We have areas that can flood under the right combination of circumstances. There has to be LOTS of rain, the water table has to be fairly high, and a flood gate on the county drainage system has to be closed.

Eventually, all of our drainage (and most of yours, too, from North of us) goes into Lake Okeechobee. When the lake gets too full, they open flood gates and dump the fresh water into the brackish estuaries on the East and West coasts of Florida, into the St. Lucie River in the East and the Caloosahatchie River in the West. The fresh water dumps play havoc with the ecology of the brackish estuaries, and the environmentalists on the coasts scream bloody blue murder.

This is all compounded by the work the Corps of Engineers did many years ago when they "channelized" the Kissimmee River and let all of the Northern drainage flow straight into the lake. As you probably know, they're in the midst of a hugely expensive and long campaign to restore the oxbows and natural wetlands to the Kissimmee, which will help alleviate some of the problems.

Anyhoo, the point of all that is that when there is a lot of rain, they try to prevent the lake from getting too high, which in turn means that they won't have to dump as much fresh water out either side of the lake. All of the drainage in the county flows through a series of gates before it gets to the lake. In our case, the drainage ditches along side State Road 70 flow to a slough (pronounced "slew", and sort of a wide, shallow, swampy stream), and thence to the lake. There is a gate on the slough.

If that gate is closed, the highway ditch backs up, and there is no place for the runoff from my property to go. If there is enough rain, the highway ditch gets about 6" higher than many areas on my property, and I get that much flooding. The flooding will persist until they open the flood gate. Two years ago, it lasted two months!
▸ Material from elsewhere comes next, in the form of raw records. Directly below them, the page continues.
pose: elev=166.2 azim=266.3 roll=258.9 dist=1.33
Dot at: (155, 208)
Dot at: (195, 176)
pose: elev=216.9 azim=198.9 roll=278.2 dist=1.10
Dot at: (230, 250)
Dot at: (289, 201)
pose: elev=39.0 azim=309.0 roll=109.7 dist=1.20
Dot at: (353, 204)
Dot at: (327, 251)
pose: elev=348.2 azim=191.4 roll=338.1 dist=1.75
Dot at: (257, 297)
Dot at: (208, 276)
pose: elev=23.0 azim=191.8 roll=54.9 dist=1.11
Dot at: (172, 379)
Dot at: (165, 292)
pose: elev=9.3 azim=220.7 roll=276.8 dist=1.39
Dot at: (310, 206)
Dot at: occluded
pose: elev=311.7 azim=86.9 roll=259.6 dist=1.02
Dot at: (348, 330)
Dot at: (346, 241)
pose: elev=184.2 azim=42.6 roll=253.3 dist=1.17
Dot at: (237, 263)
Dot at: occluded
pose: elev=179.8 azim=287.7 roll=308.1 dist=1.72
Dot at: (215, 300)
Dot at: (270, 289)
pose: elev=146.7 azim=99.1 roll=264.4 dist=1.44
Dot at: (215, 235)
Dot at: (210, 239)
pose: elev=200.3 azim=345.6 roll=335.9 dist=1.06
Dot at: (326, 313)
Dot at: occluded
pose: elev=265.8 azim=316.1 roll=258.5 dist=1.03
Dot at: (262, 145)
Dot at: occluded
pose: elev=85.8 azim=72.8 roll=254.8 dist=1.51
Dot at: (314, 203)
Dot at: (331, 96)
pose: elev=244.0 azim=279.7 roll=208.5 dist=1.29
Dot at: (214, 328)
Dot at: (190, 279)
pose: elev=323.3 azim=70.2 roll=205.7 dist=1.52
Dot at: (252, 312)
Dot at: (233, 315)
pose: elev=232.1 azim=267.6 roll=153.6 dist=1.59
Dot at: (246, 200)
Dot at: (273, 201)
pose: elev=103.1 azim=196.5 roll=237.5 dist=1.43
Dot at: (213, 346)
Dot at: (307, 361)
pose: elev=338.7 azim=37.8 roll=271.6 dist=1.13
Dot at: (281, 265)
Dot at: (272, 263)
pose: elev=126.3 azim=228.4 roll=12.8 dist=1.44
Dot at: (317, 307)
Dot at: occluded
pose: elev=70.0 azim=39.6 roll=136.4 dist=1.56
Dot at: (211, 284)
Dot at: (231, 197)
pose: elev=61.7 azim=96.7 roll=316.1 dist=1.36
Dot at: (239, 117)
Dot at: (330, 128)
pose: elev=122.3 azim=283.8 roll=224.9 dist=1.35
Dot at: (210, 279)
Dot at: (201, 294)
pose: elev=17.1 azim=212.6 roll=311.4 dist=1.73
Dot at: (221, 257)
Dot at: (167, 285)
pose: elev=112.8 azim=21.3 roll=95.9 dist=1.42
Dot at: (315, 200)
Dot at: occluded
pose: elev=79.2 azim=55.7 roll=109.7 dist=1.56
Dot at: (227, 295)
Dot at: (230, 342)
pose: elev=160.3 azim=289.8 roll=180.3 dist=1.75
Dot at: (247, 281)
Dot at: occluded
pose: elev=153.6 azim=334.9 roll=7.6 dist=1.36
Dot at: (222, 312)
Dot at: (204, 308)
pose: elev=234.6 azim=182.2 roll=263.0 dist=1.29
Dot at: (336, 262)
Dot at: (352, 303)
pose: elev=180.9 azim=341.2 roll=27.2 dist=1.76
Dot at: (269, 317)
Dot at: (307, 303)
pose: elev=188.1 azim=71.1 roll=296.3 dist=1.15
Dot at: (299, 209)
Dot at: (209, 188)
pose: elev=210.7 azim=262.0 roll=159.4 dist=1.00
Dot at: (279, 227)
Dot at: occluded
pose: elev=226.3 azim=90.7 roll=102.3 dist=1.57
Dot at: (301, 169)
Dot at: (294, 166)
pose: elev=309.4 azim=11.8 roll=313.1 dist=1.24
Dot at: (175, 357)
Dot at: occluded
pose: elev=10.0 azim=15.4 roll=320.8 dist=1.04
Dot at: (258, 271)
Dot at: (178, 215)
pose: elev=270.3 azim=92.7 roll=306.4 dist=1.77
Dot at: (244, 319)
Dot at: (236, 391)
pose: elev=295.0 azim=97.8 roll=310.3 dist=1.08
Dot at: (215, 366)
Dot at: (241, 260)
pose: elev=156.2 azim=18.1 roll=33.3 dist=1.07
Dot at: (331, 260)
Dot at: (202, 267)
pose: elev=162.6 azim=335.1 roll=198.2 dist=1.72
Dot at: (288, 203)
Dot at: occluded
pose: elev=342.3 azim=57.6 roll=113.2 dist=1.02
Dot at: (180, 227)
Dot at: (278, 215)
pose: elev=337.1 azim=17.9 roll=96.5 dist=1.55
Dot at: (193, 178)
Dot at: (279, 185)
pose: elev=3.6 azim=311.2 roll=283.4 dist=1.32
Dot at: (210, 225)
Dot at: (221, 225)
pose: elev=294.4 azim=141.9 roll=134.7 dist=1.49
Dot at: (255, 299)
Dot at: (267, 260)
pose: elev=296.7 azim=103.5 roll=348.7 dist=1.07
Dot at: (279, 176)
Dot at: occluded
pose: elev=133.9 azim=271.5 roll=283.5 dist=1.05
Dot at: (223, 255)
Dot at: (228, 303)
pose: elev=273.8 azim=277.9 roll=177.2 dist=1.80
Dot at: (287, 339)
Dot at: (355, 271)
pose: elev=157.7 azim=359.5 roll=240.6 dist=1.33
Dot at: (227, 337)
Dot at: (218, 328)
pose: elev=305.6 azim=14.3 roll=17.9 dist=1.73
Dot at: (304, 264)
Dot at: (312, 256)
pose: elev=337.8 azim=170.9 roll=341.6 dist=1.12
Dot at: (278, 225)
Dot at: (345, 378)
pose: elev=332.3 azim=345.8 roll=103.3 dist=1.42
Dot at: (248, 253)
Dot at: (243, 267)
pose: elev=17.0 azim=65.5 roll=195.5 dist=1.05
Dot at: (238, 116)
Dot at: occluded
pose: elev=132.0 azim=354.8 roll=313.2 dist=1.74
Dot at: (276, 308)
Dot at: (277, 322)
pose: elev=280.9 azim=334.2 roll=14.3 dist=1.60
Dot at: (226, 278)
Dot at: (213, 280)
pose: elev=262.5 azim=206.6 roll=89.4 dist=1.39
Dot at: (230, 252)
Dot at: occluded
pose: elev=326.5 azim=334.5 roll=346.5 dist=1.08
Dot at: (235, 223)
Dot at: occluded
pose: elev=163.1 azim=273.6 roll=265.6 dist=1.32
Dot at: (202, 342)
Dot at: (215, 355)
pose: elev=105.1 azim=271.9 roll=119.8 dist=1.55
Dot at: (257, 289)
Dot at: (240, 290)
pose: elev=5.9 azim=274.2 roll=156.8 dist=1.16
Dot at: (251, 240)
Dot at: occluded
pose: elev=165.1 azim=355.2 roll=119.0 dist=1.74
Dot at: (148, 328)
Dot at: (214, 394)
Right after the hurricanes, they weren't as concerned with the environmentalists on the coasts and they dumped as much water as they could as quickly as they could, and the flooding lasted only about 2 days after each storm.

The water all has to go somewhere -- it's a delicate dance between storing it on my property (sometimes it seems like it'sall of the water /forums/images/graemlins/crazy.gif), allowing it to go into the lake, and/or dumping it into the estuaries.

There are only two fool-proof solutions for me. (1) Dynamite the flood gate. (2) Bring in enough fill to raise my entire property about 1 foot. That would be about 8,000 or so cubic yards, and it would kill a lot of the native landscaping, so that isn't going to happen. I'm just going to have to live with a certain amount of flooding when the gate is closed. When the flood gate is open, my entire property is nicely dry within hours after a storm -- there are no actual permanent wetland areas.

I do have some intermediate solutions to control areas which are more prone to flooding than others. Most of it was created when I raised the driveway high enough to stay dry for the entire length of the property; about 800'. The area on the "short" side of the property cannot drain over the road. In the attached rough drawing of my site plan, it's the area at the bottom of the property, below the dashed lines showing the driveway. I'm going to create some drainage swales and some pipes under the driveway to transfer the water to the side where it will continue to drain. Some of the areas will be built up a little. I expect the work to take several years at my current speed. We'll never be able to prevent all the flooding, but we can make it easier to live with it.